Reproduce every one of the records below word for word, leaving the pictures out of your answer.
Top of Data for analysis
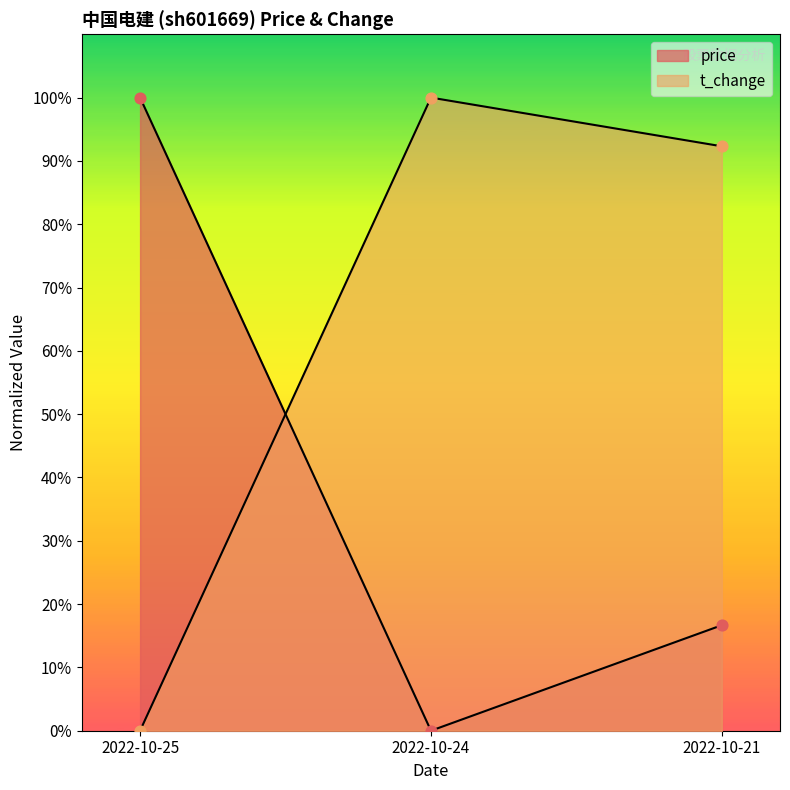

At which category is the sum across all series the highest?

2022-10-21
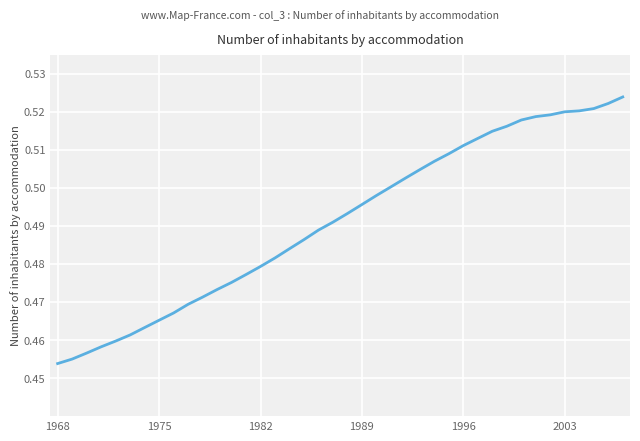

Which label corresponds to the smallest value in the chart?

1968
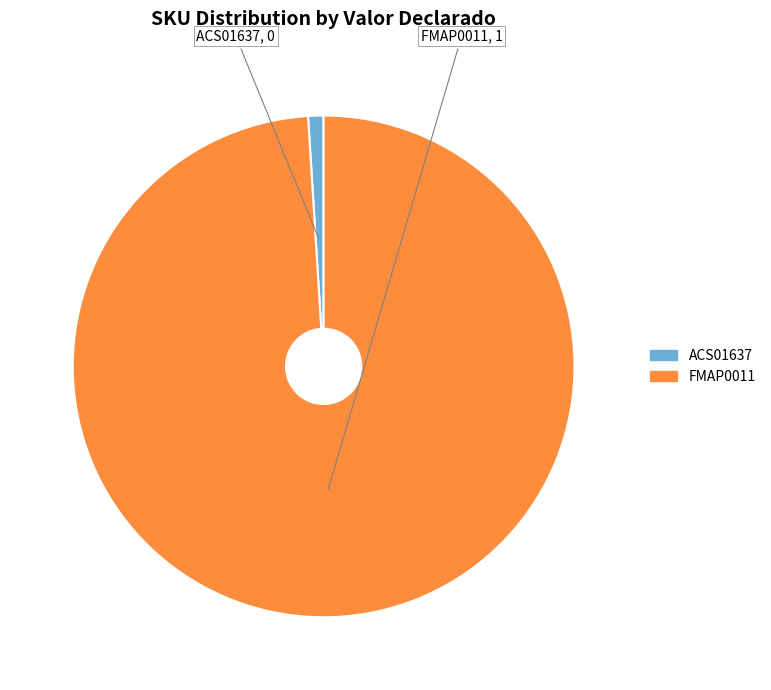

Which slice is the smallest?

ACS01637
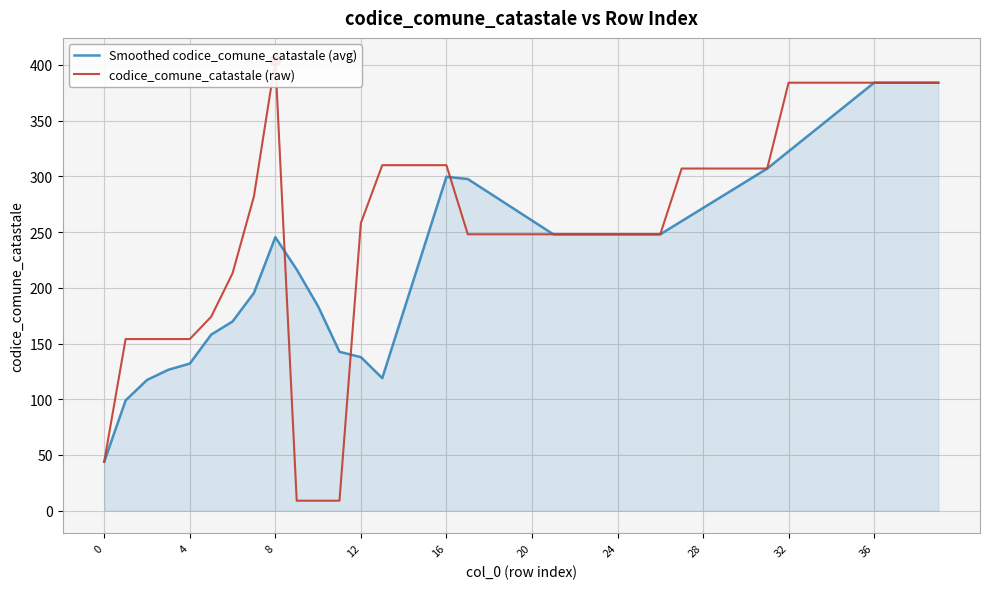

Which series contains the lowest Y value?

codice_comune_catastale (raw)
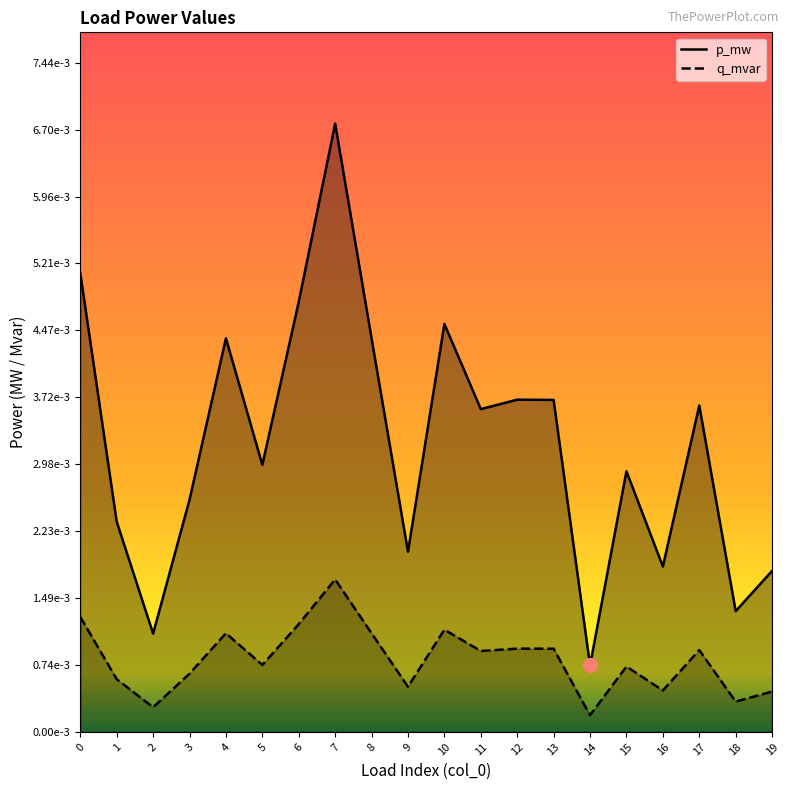

In p_mw, how many points are higher than both neighbors (excluding endpoints)?

6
Bottom of Data for analysis
> Exercise output:
At which category is the sum across all series the highest?

2022-10-21

Which label corresponds to the smallest value in the chart?

1968

Which slice is the smallest?

ACS01637

Which series contains the lowest Y value?

codice_comune_catastale (raw)

In p_mw, how many points are higher than both neighbors (excluding endpoints)?

6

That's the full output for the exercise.